— PROBLEM —
Repeat each entry below without omitting a single word.

### EXTRACTED RECORDS

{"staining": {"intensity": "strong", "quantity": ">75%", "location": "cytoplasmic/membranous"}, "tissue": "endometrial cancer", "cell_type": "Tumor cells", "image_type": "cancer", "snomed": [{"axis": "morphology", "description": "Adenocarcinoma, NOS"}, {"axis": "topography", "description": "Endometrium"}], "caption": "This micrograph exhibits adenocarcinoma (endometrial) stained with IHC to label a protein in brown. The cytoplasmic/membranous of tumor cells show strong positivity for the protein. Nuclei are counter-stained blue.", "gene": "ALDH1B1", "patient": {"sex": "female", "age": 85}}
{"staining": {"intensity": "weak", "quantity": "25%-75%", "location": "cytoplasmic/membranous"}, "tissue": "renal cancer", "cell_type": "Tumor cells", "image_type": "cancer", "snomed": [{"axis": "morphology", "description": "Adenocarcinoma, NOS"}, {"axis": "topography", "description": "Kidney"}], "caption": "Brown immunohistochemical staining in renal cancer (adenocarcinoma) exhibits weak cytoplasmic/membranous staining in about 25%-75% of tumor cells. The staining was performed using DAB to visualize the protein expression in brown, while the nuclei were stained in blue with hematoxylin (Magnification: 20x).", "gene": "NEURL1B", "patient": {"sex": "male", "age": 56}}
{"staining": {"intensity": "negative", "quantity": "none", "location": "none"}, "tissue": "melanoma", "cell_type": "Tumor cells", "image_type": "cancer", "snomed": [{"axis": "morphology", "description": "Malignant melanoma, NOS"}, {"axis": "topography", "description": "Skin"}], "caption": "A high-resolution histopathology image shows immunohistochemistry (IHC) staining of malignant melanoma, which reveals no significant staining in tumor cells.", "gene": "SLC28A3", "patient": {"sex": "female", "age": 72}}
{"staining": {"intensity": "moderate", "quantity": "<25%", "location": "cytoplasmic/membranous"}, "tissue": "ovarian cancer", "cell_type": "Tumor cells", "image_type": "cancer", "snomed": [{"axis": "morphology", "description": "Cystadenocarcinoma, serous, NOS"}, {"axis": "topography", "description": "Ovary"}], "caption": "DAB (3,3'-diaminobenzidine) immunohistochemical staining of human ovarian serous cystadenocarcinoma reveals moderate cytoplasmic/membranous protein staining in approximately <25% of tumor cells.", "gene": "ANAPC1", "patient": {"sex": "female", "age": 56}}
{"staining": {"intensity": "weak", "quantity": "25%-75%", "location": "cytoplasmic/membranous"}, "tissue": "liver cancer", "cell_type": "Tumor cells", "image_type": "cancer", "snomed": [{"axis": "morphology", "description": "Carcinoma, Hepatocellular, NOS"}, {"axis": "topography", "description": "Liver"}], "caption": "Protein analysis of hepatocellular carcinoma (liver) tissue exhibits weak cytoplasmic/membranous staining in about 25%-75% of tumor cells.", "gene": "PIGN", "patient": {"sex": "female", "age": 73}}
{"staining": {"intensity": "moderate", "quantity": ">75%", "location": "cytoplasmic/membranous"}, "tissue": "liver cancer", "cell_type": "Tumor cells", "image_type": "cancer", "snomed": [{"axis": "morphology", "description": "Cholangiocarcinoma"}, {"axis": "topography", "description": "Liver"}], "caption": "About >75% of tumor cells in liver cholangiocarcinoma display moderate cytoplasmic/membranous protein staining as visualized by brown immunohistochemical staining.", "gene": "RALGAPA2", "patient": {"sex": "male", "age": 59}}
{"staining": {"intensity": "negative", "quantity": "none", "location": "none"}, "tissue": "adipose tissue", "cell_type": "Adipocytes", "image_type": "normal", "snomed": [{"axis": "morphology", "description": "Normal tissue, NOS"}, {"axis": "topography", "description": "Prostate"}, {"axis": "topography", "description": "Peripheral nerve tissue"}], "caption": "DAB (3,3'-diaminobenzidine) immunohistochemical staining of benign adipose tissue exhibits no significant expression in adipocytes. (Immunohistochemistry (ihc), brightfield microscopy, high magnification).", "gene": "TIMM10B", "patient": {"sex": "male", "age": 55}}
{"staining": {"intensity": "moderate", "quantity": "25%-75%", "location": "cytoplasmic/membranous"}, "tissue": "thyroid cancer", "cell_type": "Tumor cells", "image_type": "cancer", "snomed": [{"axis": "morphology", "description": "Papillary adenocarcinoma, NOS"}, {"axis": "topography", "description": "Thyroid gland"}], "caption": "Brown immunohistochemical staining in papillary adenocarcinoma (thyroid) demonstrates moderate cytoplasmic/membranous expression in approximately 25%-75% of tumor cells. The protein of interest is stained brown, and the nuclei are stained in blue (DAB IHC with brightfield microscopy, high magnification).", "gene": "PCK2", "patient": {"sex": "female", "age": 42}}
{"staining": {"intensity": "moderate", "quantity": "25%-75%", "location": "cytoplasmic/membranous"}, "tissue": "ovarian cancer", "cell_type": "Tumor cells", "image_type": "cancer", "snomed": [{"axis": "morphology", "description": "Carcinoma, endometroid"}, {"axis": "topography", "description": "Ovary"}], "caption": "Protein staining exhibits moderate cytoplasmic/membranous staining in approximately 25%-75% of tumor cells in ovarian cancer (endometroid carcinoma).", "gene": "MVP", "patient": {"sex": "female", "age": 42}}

######

— WRITTEN SOLUTION —
{"staining": {"intensity": "strong", "quantity": ">75%", "location": "cytoplasmic/membranous"}, "tissue": "endometrial cancer", "cell_type": "Tumor cells", "image_type": "cancer", "snomed": [{"axis": "morphology", "description": "Adenocarcinoma, NOS"}, {"axis": "topography", "description": "Endometrium"}], "caption": "This micrograph exhibits adenocarcinoma (endometrial) stained with IHC to label a protein in brown. The cytoplasmic/membranous of tumor cells show strong positivity for the protein. Nuclei are counter-stained blue.", "gene": "ALDH1B1", "patient": {"sex": "female", "age": 85}}
{"staining": {"intensity": "weak", "quantity": "25%-75%", "location": "cytoplasmic/membranous"}, "tissue": "renal cancer", "cell_type": "Tumor cells", "image_type": "cancer", "snomed": [{"axis": "morphology", "description": "Adenocarcinoma, NOS"}, {"axis": "topography", "description": "Kidney"}], "caption": "Brown immunohistochemical staining in renal cancer (adenocarcinoma) exhibits weak cytoplasmic/membranous staining in about 25%-75% of tumor cells. The staining was performed using DAB to visualize the protein expression in brown, while the nuclei were stained in blue with hematoxylin (Magnification: 20x).", "gene": "NEURL1B", "patient": {"sex": "male", "age": 56}}
{"staining": {"intensity": "negative", "quantity": "none", "location": "none"}, "tissue": "melanoma", "cell_type": "Tumor cells", "image_type": "cancer", "snomed": [{"axis": "morphology", "description": "Malignant melanoma, NOS"}, {"axis": "topography", "description": "Skin"}], "caption": "A high-resolution histopathology image shows immunohistochemistry (IHC) staining of malignant melanoma, which reveals no significant staining in tumor cells.", "gene": "SLC28A3", "patient": {"sex": "female", "age": 72}}
{"staining": {"intensity": "moderate", "quantity": "<25%", "location": "cytoplasmic/membranous"}, "tissue": "ovarian cancer", "cell_type": "Tumor cells", "image_type": "cancer", "snomed": [{"axis": "morphology", "description": "Cystadenocarcinoma, serous, NOS"}, {"axis": "topography", "description": "Ovary"}], "caption": "DAB (3,3'-diaminobenzidine) immunohistochemical staining of human ovarian serous cystadenocarcinoma reveals moderate cytoplasmic/membranous protein staining in approximately <25% of tumor cells.", "gene": "ANAPC1", "patient": {"sex": "female", "age": 56}}
{"staining": {"intensity": "weak", "quantity": "25%-75%", "location": "cytoplasmic/membranous"}, "tissue": "liver cancer", "cell_type": "Tumor cells", "image_type": "cancer", "snomed": [{"axis": "morphology", "description": "Carcinoma, Hepatocellular, NOS"}, {"axis": "topography", "description": "Liver"}], "caption": "Protein analysis of hepatocellular carcinoma (liver) tissue exhibits weak cytoplasmic/membranous staining in about 25%-75% of tumor cells.", "gene": "PIGN", "patient": {"sex": "female", "age": 73}}
{"staining": {"intensity": "moderate", "quantity": ">75%", "location": "cytoplasmic/membranous"}, "tissue": "liver cancer", "cell_type": "Tumor cells", "image_type": "cancer", "snomed": [{"axis": "morphology", "description": "Cholangiocarcinoma"}, {"axis": "topography", "description": "Liver"}], "caption": "About >75% of tumor cells in liver cholangiocarcinoma display moderate cytoplasmic/membranous protein staining as visualized by brown immunohistochemical staining.", "gene": "RALGAPA2", "patient": {"sex": "male", "age": 59}}
{"staining": {"intensity": "negative", "quantity": "none", "location": "none"}, "tissue": "adipose tissue", "cell_type": "Adipocytes", "image_type": "normal", "snomed": [{"axis": "morphology", "description": "Normal tissue, NOS"}, {"axis": "topography", "description": "Prostate"}, {"axis": "topography", "description": "Peripheral nerve tissue"}], "caption": "DAB (3,3'-diaminobenzidine) immunohistochemical staining of benign adipose tissue exhibits no significant expression in adipocytes. (Immunohistochemistry (ihc), brightfield microscopy, high magnification).", "gene": "TIMM10B", "patient": {"sex": "male", "age": 55}}
{"staining": {"intensity": "moderate", "quantity": "25%-75%", "location": "cytoplasmic/membranous"}, "tissue": "thyroid cancer", "cell_type": "Tumor cells", "image_type": "cancer", "snomed": [{"axis": "morphology", "description": "Papillary adenocarcinoma, NOS"}, {"axis": "topography", "description": "Thyroid gland"}], "caption": "Brown immunohistochemical staining in papillary adenocarcinoma (thyroid) demonstrates moderate cytoplasmic/membranous expression in approximately 25%-75% of tumor cells. The protein of interest is stained brown, and the nuclei are stained in blue (DAB IHC with brightfield microscopy, high magnification).", "gene": "PCK2", "patient": {"sex": "female", "age": 42}}
{"staining": {"intensity": "moderate", "quantity": "25%-75%", "location": "cytoplasmic/membranous"}, "tissue": "ovarian cancer", "cell_type": "Tumor cells", "image_type": "cancer", "snomed": [{"axis": "morphology", "description": "Carcinoma, endometroid"}, {"axis": "topography", "description": "Ovary"}], "caption": "Protein staining exhibits moderate cytoplasmic/membranous staining in approximately 25%-75% of tumor cells in ovarian cancer (endometroid carcinoma).", "gene": "MVP", "patient": {"sex": "female", "age": 42}}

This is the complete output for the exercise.